I nodded. How could I forget with the sickle and hammer Soviet flag he’d tacked to his side of the cubicle wall?

“The idea was that eventually I’d pay them back by teaching. Of course, sponsoring a pilot is a risky prospect. It’s hard to get away from flying.”

“How’d you convince them to let you come?”

“I didn’t.

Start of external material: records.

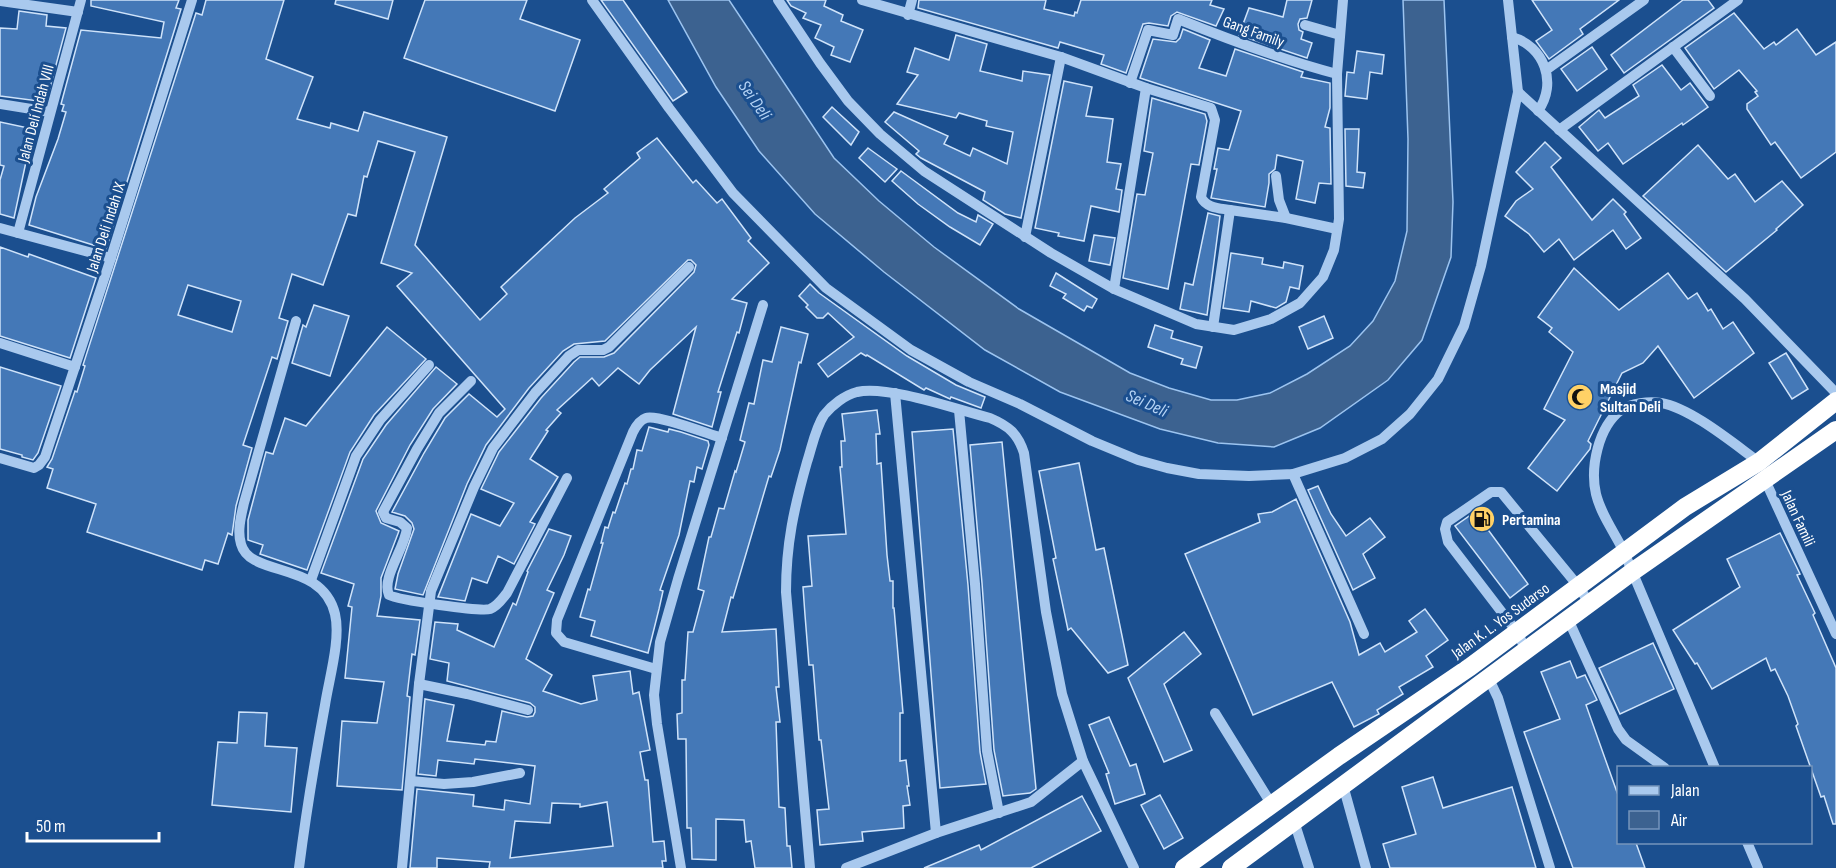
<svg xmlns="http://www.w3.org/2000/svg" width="1836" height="868" font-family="'Sofia Sans Condensed',sans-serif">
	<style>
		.water { fill: #3c6290; stroke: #9cc4f0; stroke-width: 1.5 }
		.building { fill: #4478b7; stroke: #cfe3fa; stroke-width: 1.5; fill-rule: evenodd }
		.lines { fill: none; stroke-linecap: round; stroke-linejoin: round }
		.minor { stroke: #a9c9ee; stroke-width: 10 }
		.highway { stroke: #fff; stroke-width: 18 }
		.labels { text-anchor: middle; stroke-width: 6; stroke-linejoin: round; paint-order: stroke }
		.street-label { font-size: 16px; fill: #fff; stroke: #1b4f8f }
		.poi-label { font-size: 16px; font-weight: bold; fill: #fff; stroke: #1b4f8f; text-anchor: start }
		.water-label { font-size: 18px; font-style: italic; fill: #b5d3f5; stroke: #1b4f8f }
	</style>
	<rect width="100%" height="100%" fill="#1b4f8f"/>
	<polygon class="water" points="668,0 729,0 834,158 879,201 934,247 1019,309 1130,373 1169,388 1211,400 1237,400 1270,393 1307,374 1350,346 1373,321 1395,281 1407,231 1408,139 1403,0 1444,0 1453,202 1451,257 1422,340 1388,380 1320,428 1274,447 1218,443 1160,429 1060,392 985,350 884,272 815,214 759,151 716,87"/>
	<g class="building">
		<polygon points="91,0 179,0 176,8 181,9 106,249 29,225 36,197 58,139 66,112 62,111 64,105 61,104 81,30 161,38 164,22 91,6"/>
		<path d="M206,0H284L266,59L313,77L297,119L330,128L331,123L358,131L364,112L447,137L415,245L480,320L507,294L501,287L575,218L608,193L604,189L640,158L637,153L657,138L693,183L696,180L717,203L722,199L751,238L748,241L769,263L732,299L747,303L739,333L737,332L718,392H721L712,427L673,414L696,327L650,370L639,384L618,368L599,386L592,378L557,410L561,413L546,430L548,431L530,459L558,477L530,522L535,524L514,564L498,556L487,583L472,578L465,601L438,597L471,514L500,526L514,503L481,489L499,452L541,398L574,362L580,357H604L614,353L694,272L696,265L691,260H688L605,341L574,344L563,351L529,388L486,445L467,484L423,595L395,589L398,574L414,529L412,523L405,516L392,512L424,453L445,418L469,394L497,417L505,409L397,286L412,273L381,263L415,152L378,141L367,177L364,176L356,216L348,214L323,285L292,274L279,318L288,321L277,359L272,357L243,445L252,448L236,506L232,535L228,533L218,564L205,560L202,570L87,532L96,504L47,488L53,469L47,467L52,459L75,391L77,392L85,366L83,365L196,13L202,15ZM188,285L241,301L232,332L178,315Z"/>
		<polygon points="336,0 393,0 388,19 335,4"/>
		<polygon points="425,0 527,0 520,19 580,40 555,111 404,58"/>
		<polygon points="601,0 623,0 687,92 673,101"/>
		<polygon points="787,0 826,0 824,6 843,15 841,21 863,30 850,62 831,55 834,47 815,38 821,25 803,18 806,13 791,6"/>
		<polygon points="919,0 1046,0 1044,9 1074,16 1075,12 1077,13 1081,0 1212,0 1210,5 1224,9 1216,26 1177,12 1171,16 1168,26 1149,23 1143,24 1126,73 1101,64 1104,55 1060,42 1058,48 918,8"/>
		<polygon points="1287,0 1312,0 1307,18 1300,19 1298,24 1299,30 1303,32 1301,39 1312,43 1307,58 1239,35 1249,8 1283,17"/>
		<polygon points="1532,0 1619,0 1580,29 1583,34 1549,59 1536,41 1552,30"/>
		<polygon points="1683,0 1708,0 1714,8 1624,73 1611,55"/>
		<polygon points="19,11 47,15 46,26 66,28 46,102 0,96 0,28 17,29"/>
		<polygon points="1734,13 1764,49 1774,42 1776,45 1797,29 1816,55 1836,42 1836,152 1801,178 1775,142 1771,145 1747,109 1747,104 1758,96 1755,92 1757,91 1739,70 1714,89 1685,48"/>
		<polygon points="1183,29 1210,40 1199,68 1226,76 1235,49 1303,72 1301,77 1330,83 1330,108 1325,127 1330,128 1331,184 1319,183 1315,203 1296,199 1303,161 1277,155 1275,169 1269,174 1269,183 1265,207 1211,198 1217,169 1214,169 1218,148 1229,150 1241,111 1140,78 1153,39 1176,42 1180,38"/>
		<polygon points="956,35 987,44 980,71 1022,81 1023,71 1050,75 1021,218 1005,214 983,200 985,192 921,158 916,154 919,151 885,122 894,112 948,136 944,144 970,156 973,148 1007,164 1013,132 986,126 987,121 959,113 956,118 897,104 918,75 907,72 915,48 949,60"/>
		<polygon points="1592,47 1607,69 1577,91 1561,69"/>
		<polygon points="1357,51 1384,55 1382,74 1370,72 1367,99 1345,96 1347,72 1354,73"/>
		<polygon points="1662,65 1681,90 1690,83 1708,107 1683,125 1682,123 1623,164 1608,143 1598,151 1579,127 1599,110 1605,118 1639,96 1633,85"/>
		<polygon points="1064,81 1092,87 1086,116 1113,119 1107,162 1121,164 1116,189 1122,190 1119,212 1091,206 1084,241 1058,236 1059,233 1035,228"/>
		<polygon points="1152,98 1205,114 1207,121 1199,165 1191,164 1168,289 1123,278 1137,194 1145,195 1153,153 1144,151"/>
		<polygon points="832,107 859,132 851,145 823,117"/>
		<polygon points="0,122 33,129 14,218 0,214 0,180 4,166 0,165"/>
		<polygon points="1345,129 1359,129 1357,172 1365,173 1363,188 1346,186"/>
		<polygon points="1545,142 1561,158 1551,167 1592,220 1613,199 1626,212 1624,214 1641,238 1626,249 1613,230 1574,260 1559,239 1544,252 1529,234 1505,216 1516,201 1533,189 1516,172"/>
		<polygon points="1698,145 1728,179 1735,174 1755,202 1782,181 1803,205 1776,229 1777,230 1726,272 1643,196"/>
		<polygon points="868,148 897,169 885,182 859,158"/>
		<polygon points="901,171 958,213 976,222 978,215 993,224 980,245 950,227 918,204 892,181"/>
		<polygon points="1208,213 1220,216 1207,315 1180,309 1185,283 1193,285"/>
		<polygon points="1094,235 1115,238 1110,265 1089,261"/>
		<polygon points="0,247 28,257 29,254 96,278 70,358 0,336"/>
		<polygon points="1231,253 1263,258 1262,264 1283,268 1284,262 1303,266 1299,289 1290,287 1286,302 1276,308 1251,301 1249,312 1223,308"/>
		<polygon points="1574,268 1619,310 1668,273 1688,299 1697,293 1708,311 1711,309 1723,329 1733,322 1754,353 1694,398 1658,346 1643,363 1622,373 1588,441 1591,444 1590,449 1557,491 1528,468 1565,420 1544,409 1573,352 1549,332 1552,328 1538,317"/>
		<polygon points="1056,273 1097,299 1092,308 1087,306 1084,311 1063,298 1066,294 1050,286"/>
		<polygon points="810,284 819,293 907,356 956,385 985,397 981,408 951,397 950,399 926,388 924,390 867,355 866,356 861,353 828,377 818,364 854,337 828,313 823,318 817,318 806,307 808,305 799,296"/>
		<polygon points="314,305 349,316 330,376 292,363 303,325 306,327"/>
		<polygon points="1324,316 1333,338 1308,349 1299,327"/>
		<polygon points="1155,325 1173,331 1171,338 1202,347 1196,368 1181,364 1183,359 1148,347"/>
		<polygon points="387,327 426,359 374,415 350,452 307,570 260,554 263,545 248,540 248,520 266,452 273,454 285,418 306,426"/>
		<polygon points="781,327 808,334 801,363 799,362 780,450 771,477 769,476 733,598 731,597 722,632 776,629 779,687 776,687 780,722 776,722 779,807 785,808 787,846 790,846 792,868 755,868 751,841 746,842 744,820 716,819 716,860 692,859 691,828 687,828 686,739 678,739 677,714 682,713 682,680 685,680 688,632 693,632 704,591 698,589 709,537 711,537 719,508 724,509 735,471 736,472 745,442 740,440 749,403 754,404 763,360 772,362"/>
		<polygon points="1786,353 1808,389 1792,399 1769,363"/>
		<polygon points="0,367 61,386 38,453 33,460 22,457 22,455 0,449"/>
		<polygon points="436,367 457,384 433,409 410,445 376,511 381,523 399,531 381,578 381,596 377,616 420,620 415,655 412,654 407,696 410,697 402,790 337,786 342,721 377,723 384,682 345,678 352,607 348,606 354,584 321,573 363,459 386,425"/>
		<polygon points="877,410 880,434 876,434 877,464 881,463 887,555 890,581 893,581 893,608 894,608 903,713 900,713 900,761 906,760 909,786 907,786 910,805 903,806 904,828 862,832 863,841 820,845 817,810 829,809 821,740 819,740 813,665 809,665 805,615 803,587 812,586 808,536 846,534 840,467 842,467 841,441 845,441 842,414"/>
		<polygon points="649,427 668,432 669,429 681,432 708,441 709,445 702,469 697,467 694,482 690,481 679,535 660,590 663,591 659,609 648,653 591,636 595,621 580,617 588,589 590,590 603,543 601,543 605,527 608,528 613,512 615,513 625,483 627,484 631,469 633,469 637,450 642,451"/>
		<polygon points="953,429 968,585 980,752 986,784 940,788 912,432"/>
		<polygon points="1002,442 1036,789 1030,793 1003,796 994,750 982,583 970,445"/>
		<polygon points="1079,463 1096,550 1104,548 1128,665 1108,673 1071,628 1068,630 1053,559 1056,558 1039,471"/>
		<polygon points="1318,486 1331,514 1346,536 1370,518 1385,537 1363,554 1375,578 1353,590 1308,490"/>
		<polygon points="1296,499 1350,622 1359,655 1380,643 1385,652 1417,632 1409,621 1425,609 1448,640 1426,656 1433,667 1399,687 1403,694 1377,710 1379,714 1354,727 1332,682 1253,715 1185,554 1260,522 1258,514 1272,512"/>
		<polygon points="1475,512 1528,584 1510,598 1455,526"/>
		<path d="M549,529L571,536L564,555L547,590L554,593L526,659L552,675L543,691L581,704L597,700L593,676L630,671L633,694L639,692L650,750L640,752L645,780H648L653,842L664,841L666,861H662L663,868H489L490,862L437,858V868H410L417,789L474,795L473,806L504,810L505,800L530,804L535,766L475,759L474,764L438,760L436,776L418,774L425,699L454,705L447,741L485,745L486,741L496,742L502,711L527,717L533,716L535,712V707L530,703L447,681L449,663L430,659L435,622L458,624L457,630L494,647L513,603L516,605L528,572L527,571ZM607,802L613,846L510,858L515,821L550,823L552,803L580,804V807Z"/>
		<polygon points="1780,533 1800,574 1797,575 1815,613 1813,615 1836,668 1836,824 1833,824 1824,796 1821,797 1796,726 1798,724 1788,696 1775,669 1771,671 1766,658 1712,689 1697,663 1695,664 1673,630 1740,587 1727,559"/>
		<polygon points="1184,632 1201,654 1164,684 1192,750 1164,762 1128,678"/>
		<polygon points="1653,643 1674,689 1620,714 1599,668"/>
		<polygon points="1570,661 1577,678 1585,675 1597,700 1586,705 1618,795 1618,843 1636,843 1645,868 1573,868 1524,732 1560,719 1541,672"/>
		<polygon points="239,712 267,713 265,746 297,748 291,812 212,805 218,742 237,743"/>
		<polygon points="1109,717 1130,766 1136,764 1145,794 1115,804 1106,774 1109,773 1089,725"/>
		<polygon points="1433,777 1443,808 1512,787 1536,868 1390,868 1383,844 1416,834 1402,787"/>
		<polygon points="1160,795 1183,838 1164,849 1141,805"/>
		<polygon points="1082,796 1101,831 1031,868 924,868 979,845 981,850"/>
	</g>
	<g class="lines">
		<g class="minor">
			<polyline points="592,0 669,108 733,193 826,288 911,350 969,382 1020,404 1092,441 1138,460 1167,468 1199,474 1249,476 1293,474 1345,458 1382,439 1410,414 1438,379 1464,326 1481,266 1518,92 1508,0"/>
			<polyline points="778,0 820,63 848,101 880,134 924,171 1051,253 1114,289 1196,324 1234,330 1271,319 1300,303 1323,277 1334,250 1339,219 1337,74 1343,0"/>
			<path d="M862,0L1061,57L1146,88L1211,108L1215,120L1201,197C1206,208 1219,208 1230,210"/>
			<polyline points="0,1 78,12"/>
			<polyline points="908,15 912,0"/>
			<polyline points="1305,25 1340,35"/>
			<path d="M1512,37C1544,46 1558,83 1538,111"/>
			<polyline points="1673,47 1710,96"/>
			<polyline points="1546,70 1644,0"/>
			<path d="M1130,83L1148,30L1173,35L1178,19C1230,40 1283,60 1337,74"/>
			<polyline points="1518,92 1745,299 1836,393"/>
			<polyline points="0,104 50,112"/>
			<polyline points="1559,130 1738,0"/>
			<polyline points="1276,176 1279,200 1286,218"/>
			<polyline points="0,228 111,258"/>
			<polyline points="18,233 81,0"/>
			<polyline points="1025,237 1061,57"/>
			<polyline points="1114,289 1146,88"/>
			<path d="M296,321L244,503C241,516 237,531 241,544C250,578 322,560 335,614C341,639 329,679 325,705C315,759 306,813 299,868"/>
			<polyline points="1213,327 1230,210 1286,218 1337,229"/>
			<polyline points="0,343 75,367"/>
			<path d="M471,381L439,413L417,449L383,512L386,518L400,522L407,528C405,548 381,578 389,595C398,600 481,612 490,609C498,606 502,599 507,593L567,478"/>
			<polyline points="895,393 936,833"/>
			<polyline points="959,410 975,584 987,751 999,813"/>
			<polyline points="0,458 34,468 39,465 45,457 111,258 192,0"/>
			<polyline points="1293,474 1364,634"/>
			<polyline points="1765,480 1836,634"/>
			<polyline points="311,580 356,456 380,420 429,365"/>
			<polyline points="1568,619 1618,729 1626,740 1665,768"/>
			<polyline points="1526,650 1517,632 1448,542 1445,529 1447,522 1491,492 1501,492 1579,587 1589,603"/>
			<path d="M656,669L564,642L556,633L557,620L633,432C636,426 640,420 646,418C657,414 708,434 722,438"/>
			<polyline points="1488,677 1498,698 1550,868"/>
			<polyline points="419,684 467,694 528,710"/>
			<polyline points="1215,713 1272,805"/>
			<path d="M1715,768L1624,552C1615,533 1601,515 1596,494C1590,468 1598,427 1621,410C1631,403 1649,401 1661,403C1691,408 1734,444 1759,462"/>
			<polyline points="411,781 444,784 473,782 520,773"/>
			<polyline points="1343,785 1366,868"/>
			<polyline points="1294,821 1309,868"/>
			<polyline points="1747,842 1758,868"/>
			<polyline points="402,868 419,684 431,591 474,487 493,448 535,393 569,356 578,350 603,350 609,347 689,267"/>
			<polyline points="681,868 657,724 654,695 660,642 678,579 763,305"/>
			<path d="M810,868L786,592C786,544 794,508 807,462C812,447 815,429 824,415C832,405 845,395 857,392C888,385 958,410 990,418C1009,426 1018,434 1024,453L1046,612L1062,694L1083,761L1134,868"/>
			<polyline points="846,868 936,833 1031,802 1083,761"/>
		</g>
		<g class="highway">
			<polyline points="1184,868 1339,756 1470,667 1685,507 1759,462 1836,401"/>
			<polyline points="1231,868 1632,572 1836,430"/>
		</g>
	</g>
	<defs>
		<g id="mosque-disc" transform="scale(1.35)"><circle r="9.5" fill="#ffd166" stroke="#1b4f8f"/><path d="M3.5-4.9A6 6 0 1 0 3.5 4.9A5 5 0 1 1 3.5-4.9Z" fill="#111"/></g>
		<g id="fuel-disc" transform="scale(1.35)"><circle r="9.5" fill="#ffd166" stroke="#1b4f8f"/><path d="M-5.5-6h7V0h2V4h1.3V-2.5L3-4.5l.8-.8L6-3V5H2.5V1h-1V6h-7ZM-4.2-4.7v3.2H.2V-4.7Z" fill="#111"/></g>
	</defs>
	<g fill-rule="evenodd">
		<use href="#mosque-disc" x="1580" y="397"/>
		<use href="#fuel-disc" x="1482" y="519"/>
	</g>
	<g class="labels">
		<g class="street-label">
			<text transform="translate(1254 31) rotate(20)" y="6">Gang Family</text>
			<text transform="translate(35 113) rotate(-75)" y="6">Jalan Deli Indah VIII</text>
			<text transform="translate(105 227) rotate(-72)" y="6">Jalan Deli Indah IX</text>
			<text transform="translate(1799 518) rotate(65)" y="6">Jalan Famili</text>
			<text transform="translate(1500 620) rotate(-36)" y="6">Jalan K. L. Yos Sudarso</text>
		</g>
		<g class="poi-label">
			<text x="1600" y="394">Masjid<tspan x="1600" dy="18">Sultan Deli</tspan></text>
			<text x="1502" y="525">Pertamina</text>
		</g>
		<g class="water-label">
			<text transform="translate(755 100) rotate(55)" y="6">Sei Deli</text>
			<text transform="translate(1147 403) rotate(24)" y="6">Sei Deli</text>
		</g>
	</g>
	<rect x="1617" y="766" width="195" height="78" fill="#1b4f8f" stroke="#7695bc" stroke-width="1.5"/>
	<rect x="1629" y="786" width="30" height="9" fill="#a9c9ee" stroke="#7695bc" stroke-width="1.5"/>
	<text x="1671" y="796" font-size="18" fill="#ffffff">Jalan</text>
	<rect x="1629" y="811" width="30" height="18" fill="#3c6290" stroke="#7695bc" stroke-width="1.5"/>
	<text x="1671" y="826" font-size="18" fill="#ffffff">Air</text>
	<path d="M27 832v9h132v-9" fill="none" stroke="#ffffff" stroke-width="3"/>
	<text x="36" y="832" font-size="18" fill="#ffffff" stroke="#1b4f8f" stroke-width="4.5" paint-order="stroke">50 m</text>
</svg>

They made me, after the headaches started. Some days, during my worst assignments, I used to think it might be fun to come back. Do something with the cadets. But not anymore. Not now that I have what I wished for. I’m here because it’s the only thing left I can do.”

THE CUBICLE NEXT DOOR BLOG

Greener grass

How is it that we always seem to want what someone else has? Or has had? Kids who were only children always wish they had siblings. Kids from big families wish they had been the only child. We can acknowledge that circumstances have made us who we are, but then we wish that same person away in an instant. Who might we have been if we’d lived a different kind of life? Is it envy? Or just curiosity? What if I were the boss instead of just a cubicle worker? Would I still be me, or would I be someone different? Do wishes exist only in utopia? Does a wish granted diminish the wish itself?